*Section 5 *

This section discusses the different types of clients in the CT ecosystem. Saying that this section describes "typical" clients is rather open-ended, illustrative vs. normative. I suggest this section say that it enumerates the current set of clients that CT was designed to support, and note that other types of clients may be defined in the future.

The admonition that "All clients should gossip with each other, exchanging STHs at least;" is not suitable for a standard. First, since TLS Clients are an example of clients, this suggestion implies that every browser should "gossip" with every other browser. Do you really mean that? Also, since no protocol for "gossiping" is defined, this is not useful guidance.

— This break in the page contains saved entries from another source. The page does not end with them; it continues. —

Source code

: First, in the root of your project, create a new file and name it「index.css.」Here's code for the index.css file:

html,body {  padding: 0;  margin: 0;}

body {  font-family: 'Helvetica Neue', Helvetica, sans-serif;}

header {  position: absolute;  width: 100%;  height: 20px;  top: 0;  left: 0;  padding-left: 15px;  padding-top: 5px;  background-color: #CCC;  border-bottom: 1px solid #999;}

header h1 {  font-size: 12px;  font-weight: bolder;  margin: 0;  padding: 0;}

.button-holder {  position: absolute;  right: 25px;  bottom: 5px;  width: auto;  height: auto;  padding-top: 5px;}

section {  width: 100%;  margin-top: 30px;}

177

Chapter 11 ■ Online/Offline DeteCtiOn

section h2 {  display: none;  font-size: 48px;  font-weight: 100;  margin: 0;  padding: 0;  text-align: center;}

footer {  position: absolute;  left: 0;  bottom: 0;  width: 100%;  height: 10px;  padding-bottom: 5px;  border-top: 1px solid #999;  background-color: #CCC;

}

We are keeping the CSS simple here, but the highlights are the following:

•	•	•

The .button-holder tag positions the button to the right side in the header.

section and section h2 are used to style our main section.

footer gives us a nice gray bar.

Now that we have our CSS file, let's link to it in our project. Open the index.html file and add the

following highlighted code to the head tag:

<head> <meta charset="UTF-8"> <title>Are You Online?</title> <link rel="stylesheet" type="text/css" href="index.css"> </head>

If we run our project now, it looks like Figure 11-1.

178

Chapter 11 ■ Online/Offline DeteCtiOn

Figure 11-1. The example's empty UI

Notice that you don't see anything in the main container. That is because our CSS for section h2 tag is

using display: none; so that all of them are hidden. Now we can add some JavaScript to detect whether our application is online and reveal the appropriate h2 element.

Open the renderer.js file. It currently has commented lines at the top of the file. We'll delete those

I suggest all references to "gossiping" be removed until the "separate document" mentioned here is written.

*Section 5.1*

The description of "Submitters" should list CAs and Web PKI certificate Subjects as the primary examples.

*Section 5.2 *

This section says that "TLS clients are not directly clients of the log ..." This seems to contradict the statement in 5.4 that says an Auditor might be part of a TLS client. Do you really want to exclude TLS clients? If so, then there needs to be an explanation of how TLS clients, who are the ultimate beneficiaries of CT, become aware of bad certificates and reject them in the future. Or, does CT assume that bad PR will always deter a CA fro m issuing a bad certificate?

This section states "In addition to normal validation of the certificate and its chain, they should validate the SCT by computing the signature input from the SCT data as well as the certificate and verifying the signature, using the corresponding log's public key." Ought the "should" be "SHOULD"? More importantly, I don't recall seeing an algorithmic description of how a client matches a received end-entity certificate against an SCT(L). Given the variations allowed for SCT data (based on an end-entity certificate, end-entity pre-certificate, or name-constrained CA certificate) this really needs to be explained, in detail. You don't need to provide the algorithm details here; putting the details in a normative appendix might be fine.

The text also says "Note that this document does not describe how clients obtain the logs' public keys." I think the document does need to posit how the public key for a log is obtained, in a secure fashion, and how key changes for logs are managed.

*Section 5.3*

The introduction for this subsection says that a monitor "watches for certificates of interest" but provides no details of how this is effected. Is each certificate of interest defined by a DNS name and associated CA, for example? Since this function is not described as a MAY, it merits as detailed a description as the correctness checking function for which the algorithm is provided.

*Section 5.4 *

This section defines Auditors as taking "...partial information about a log as input and verify[ing] that this information is consistent with other partial information they have." This description seems too vague to be in a standard. A higher level description of what an Auditor does is needed, plus a description of what inputs it operates on, and what algorithms it uses (at a minimum) to do its job.